No. They can be useful for quick visual checks or build documentation, and they may make photos easier to understand, but they are not part of the software recipe. If they affect cooling, document exactly where they were placed and why.
The model is large, build trees are large, Hugging Face cache is large, and vLLM/Inductor compile caches can grow. The recipe assumes at least 512 GB of SSD so the machine does not fail halfway through a build or model download.
Runtime weights live mostly on the GPUs, but the native build can need much more host memory than 16 GB. The recipe creates temporary SSD swap for the heavy vllm-xpu-kernels compile. This is slower than having 128 GB+ RAM, but it makes the build possible.
A container would help, but this stack still depends on exact host GPU drivers, Level Zero, oneAPI/compiler pieces, PyTorch XPU ABI compatibility, and native XPU kernel builds. A good future goal is an Intel-supported container or installer that pins these pieces.
vLLM is the serving engine used here. It exposes an OpenAI-compatible API and handles model loading, scheduling, tensor parallel execution, KV cache management, and generation.
The documented server exposes common OpenAI-compatible endpoints:
GET /healthGET /v1/modelsPOST /v1/completionsPOST /v1/chat/completionsPOST /v1/responsesGET /metricsThe base URL for LAN clients is:
http://<server-ip>:8000/v1
0.0.0.0?0.0.0.0 makes the vLLM server listen on all network interfaces, so another machine on the LAN can reach it. Only do this on a trusted network or behind a firewall/reverse proxy.
It means speed is not accepted unless output quality also passes. The MiniMax recipe checks exact token hashes, semantic canaries, arithmetic repeatability, and an extended six-prompt suite before benchmarking.

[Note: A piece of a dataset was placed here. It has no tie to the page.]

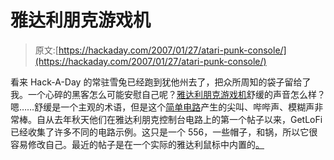 # 雅达利朋克游戏机

> 原文:[https://hackaday.com/2007/01/27/atari-punk-console/](https://hackaday.com/2007/01/27/atari-punk-console/)

看来 Hack-A-Day 的常驻雪兔已经跑到犹他州去了，把众所周知的袋子留给了我。一个心碎的黑客怎么可能安慰自己呢？[雅达利朋克游戏机](http://www.getlofi.com/?p=518)舒缓的声音怎么样？嗯……舒缓是一个主观的术语，但是这个[简单电路](http://compiler.kaustic.net/machines/apc.html)产生的尖叫、哔哔声、模糊声非常棒。自从去年秋天他们在雅达利朋克控制台电路上的第一个帖子以来，GetLoFi 已经收集了许多不同的电路示例。这只是一个 556，一些帽子，和锅，所以它很容易修改自己。最近的帖子是在一个实际的雅达利鼠标中内置的[。](http://www.getlofi.com/?p=701)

Total tok/s includes prompt tokens plus generated tokens. Output tok/s counts generated tokens only. Long prompt or short output tests can make total tok/s look very different from decode speed. Always label which number you mean.
For pure output-token speed, yes, but the comparison needs labels.

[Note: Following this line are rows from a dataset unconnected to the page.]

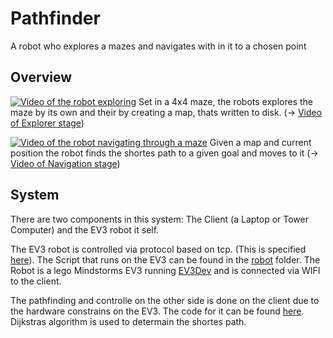 # Pathfinder

A robot who explores a mazes and navigates with in it to a chosen point

## Overview
[![Video of the robot exploring](presentation/Movie/explorer/start_explorer.png)](presentation/explorer.mp4)
Set in a 4x4 maze, the robots explores the maze by its own and their by creating a map, thats written to disk. (-> [Video of Explorer stage](presentation/explorer.mp4))


[![Video of the robot navigating through a maze](presentation/Movie/finder/start_finder.png)](presentation/finder.mp4)
Given a map and current position the robot finds the shortes path to a given goal and moves to it
(-> [Video of Navigation stage](presentation/finder.mp4))

## System
There are two components in this system: The Client (a Laptop or Tower Computer) and the EV3 robot it self. 

The EV3 robot is controlled via protocol based on tcp. (This is specified [here](./ProtocolSpec.md)). The Script that runs on the EV3 can be found in the [robot](./src/robot) folder. The Robot is a lego Mindstorms EV3 running [EV3Dev](https://www.ev3dev.org/) and is connected via WIFI to the client.

The pathfinding and controlle on the other side is done on the client due to the hardware constrains on the EV3. The code for it can be found [here](./src/client/). Dijkstras algorithm is used to determain the shortes path.


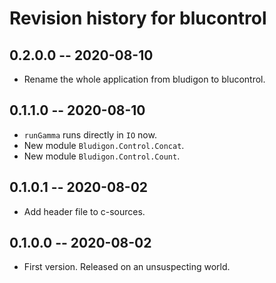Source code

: # Revision history for blucontrol

## 0.2.0.0 -- 2020-08-10

* Rename the whole application from bludigon to blucontrol.

## 0.1.1.0 -- 2020-08-10

* `runGamma` runs directly in `IO` now.
* New module `Bludigon.Control.Concat`.
* New module `Bludigon.Control.Count`.

## 0.1.0.1 -- 2020-08-02

* Add header file to c-sources.

## 0.1.0.0 -- 2020-08-02

* First version. Released on an unsuspecting world.
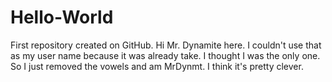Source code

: # Hello-World
First repository created on GitHub.
Hi Mr. Dynamite here. I couldn't use that as my user name because it was already take. I thought I was the only one. So 
I just removed the vowels and am MrDynmt. I think it's pretty clever.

The old 94 tok/s result was a constrained structured-output lane, not the same
random p512/n1536 decode test. The closer comparison is the older strict
89.314 output tok/s p512/n1536 lane versus this fresh host’s 83.17-83.79
output tok/s.
The current host is running the cards over PCIe4 x16. A PCIe5 x16 path has about
twice the raw signaling rate. Our XCCL allreduce check matched that simple
math: the older reference was 27.88 GB/s, while this host measured
13.79 GB/s, almost exactly half. MiniMax TP4 decode communicates across GPUs
often, so that is a plausible reason for most of the gap without changing model
quality.
Also compare warm runs to warm runs. Cold runs can be much slower because they include compilation, graph capture, cache setup, or model-load effects.

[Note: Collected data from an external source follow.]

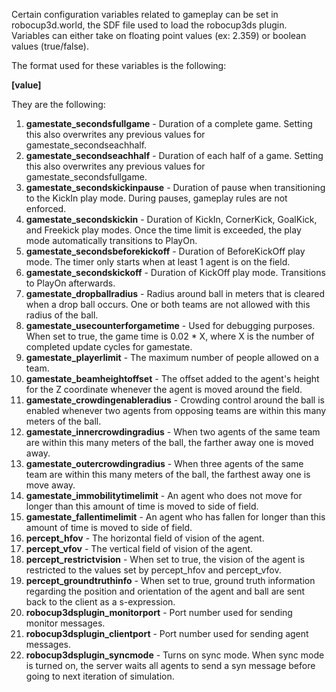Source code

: Certain configuration variables related to gameplay can be set in robocup3d.world, the SDF file used to load the robocup3ds plugin. Variables can either take on floating point values (ex: 2.359) or boolean values (true/false). 

The format used for these variables is the following:

**<variablename>[value]</variablename>**


They are the following:  
1. **gamestate_secondsfullgame** - Duration of a complete game. Setting this also overwrites any previous values for gamestate_secondseachhalf.  
2. **gamestate_secondseachhalf** - Duration of each half of a game. Setting this also overwrites any previous values for gamestate_secondsfullgame.  
3. **gamestate_secondskickinpause** - Duration of pause when transitioning to the KickIn play mode. During pauses, gameplay rules are not enforced.  
4. **gamestate_secondskickin** - Duration of KickIn, CornerKick, GoalKick, and Freekick play modes. Once the time limit is exceeded, the play mode automatically transitions to PlayOn.  
5. **gamestate_secondsbeforekickoff** - Duration of BeforeKickOff play mode. The timer only starts when at least 1 agent is on the field.  
6. **gamestate_secondskickoff** - Duration of KickOff play mode. Transitions to PlayOn afterwards.  
7. **gamestate_dropballradius** - Radius around ball in meters that is cleared when a drop ball occurs. One or both teams are not allowed with this radius of the ball.  
8. **gamestate_usecounterforgametime** - Used for debugging purposes. When set to true, the game time is 0.02 * X, where X is the number of completed update cycles for gamestate.  
9. **gamestate_playerlimit** - The maximum number of people allowed on a team.  
10. **gamestate_beamheightoffset** - The offset added to the agent's height for the Z coordinate whenever the agent is moved around the field.  
11. **gamestate_crowdingenableradius** - Crowding control around the ball is enabled whenever two agents from opposing teams are within this many meters of the ball.  
12. **gamestate_innercrowdingradius** - When two agents of the same team are within this many meters of the ball, the farther away one is moved away.  
13. **gamestate_outercrowdingradius** - When three agents of the same team are within this many meters of the ball, the farthest away one is move away.  
14. **gamestate_immobilitytimelimit** - An agent who does not move for longer than this amount of time is moved to side of field.  
15. **gamestate_fallentimelimit** - An agent who has fallen for longer than this amount of time is moved to side of field.  
16. **percept_hfov** - The horizontal field of vision of the agent.  
17. **percept_vfov** - The vertical field of vision of the agent.  
18. **percept_restrictvision** - When set to true, the vision of the agent is restricted to the values set by percept_hfov and percept_vfov.  
19. **percept_groundtruthinfo** - When set to true, ground truth information regarding the position and orientation of the agent and ball are sent back to the client as a s-expression.  
20. **robocup3dsplugin_monitorport** - Port number used for sending monitor messages.  
21. **robocup3dsplugin_clientport** - Port number used for sending agent messages.  
22. **robocup3dsplugin_syncmode** - Turns on sync mode. When sync mode is turned on, the server waits all agents to send a syn message before going to next iteration of simulation.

Yes. On the live 32k-context endpoint, prompt-heavy requests with max_tokens=1
measured about 1.7k-1.8k prompt tok/s for 2k-16k prompts. The tradeoff is
time to first token: a 16k prompt took about 9 s before the generated token.
Treat it as a reproducible lab baseline, not a finished production appliance. Production still needs service supervision, authentication, firewalling, monitoring, log rotation, restart policy, request limits, and a rollback plan.
During one startup, Intel ocloc/IGC logged an internal compiler error while compiling a Triton reduction kernel, then vLLM continued and served successfully. That should still be reported and fixed; ambiguous nonfatal compiler crashes are not acceptable UX for ordinary users.
Publish the model, quantization, hardware, OS, driver/runtime versions, exact commands, quality gate, benchmark shape, output tok/s, total tok/s, and raw artifacts. Negative results are useful too if they save others from repeating a bad path.
Single-request tok/s is only one metric. A local endpoint for coding or agentic workflows may need multiple overlapping requests, tool calls, long contexts, or background jobs. Multi-card systems can be valuable even when batch-1 tok/s does not scale perfectly.